• [EXERCISE GOAL] Write out the listing word for word, starting at the line "common name: Mourning gecko" and ending at the last line of the listing, with both ends included. Leave the pictures out of your answer.

* Begin DATA TO PROCESS *

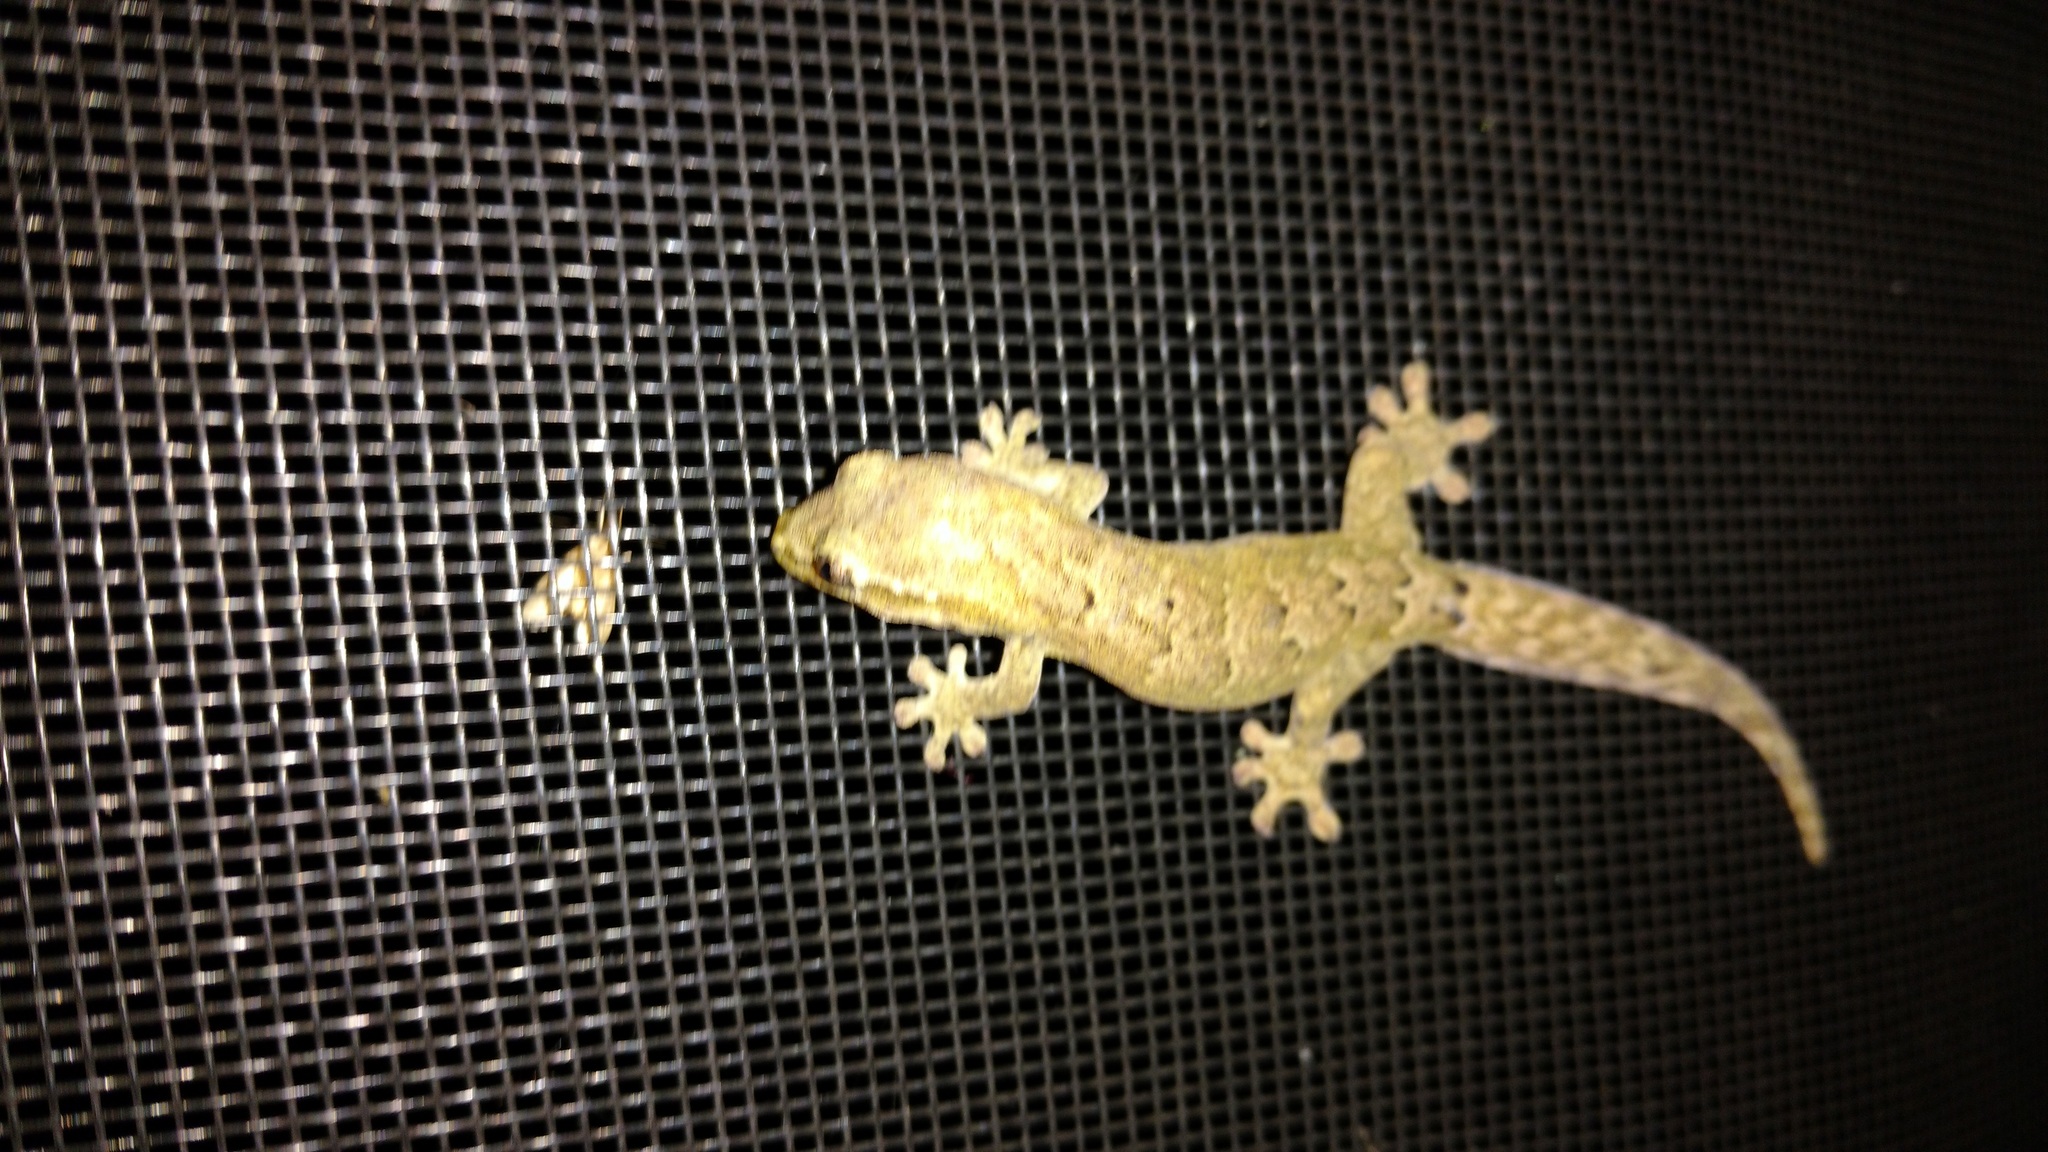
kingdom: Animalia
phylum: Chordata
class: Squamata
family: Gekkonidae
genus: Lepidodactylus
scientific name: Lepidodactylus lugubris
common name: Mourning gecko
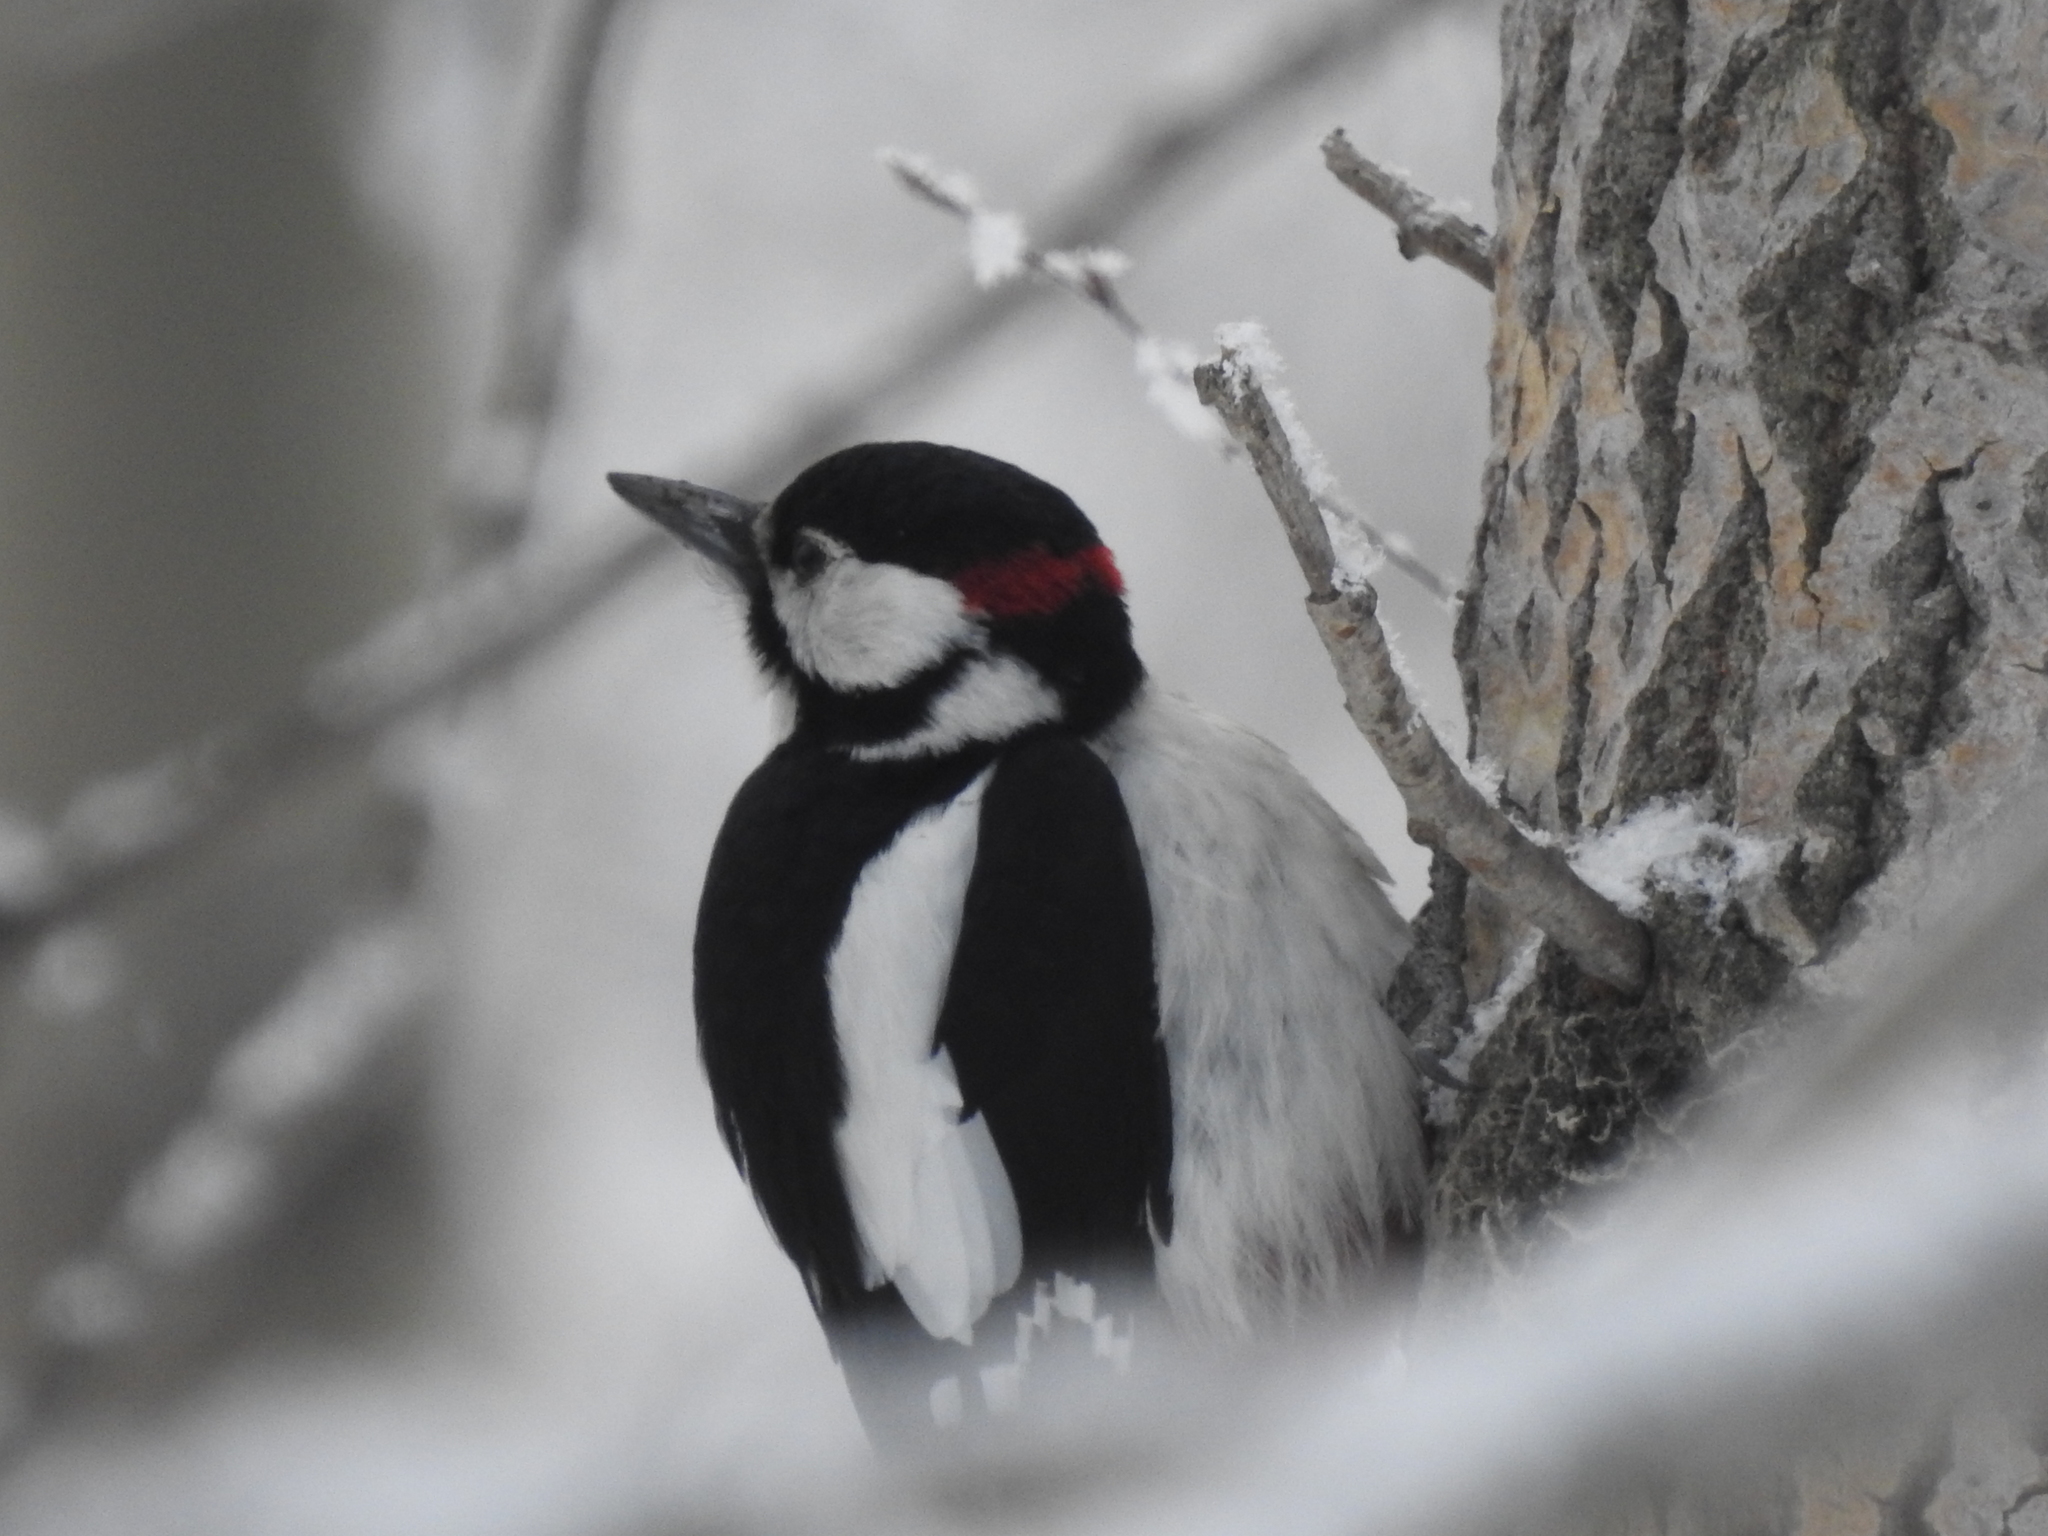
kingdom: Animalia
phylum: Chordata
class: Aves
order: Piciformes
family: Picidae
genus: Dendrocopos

* End DATA TO PROCESS *

• [RESPONSE FOR THIS EXERCISE]
common name: Mourning gecko
kingdom: Animalia
phylum: Chordata
class: Aves
order: Piciformes
family: Picidae
genus: Dendrocopos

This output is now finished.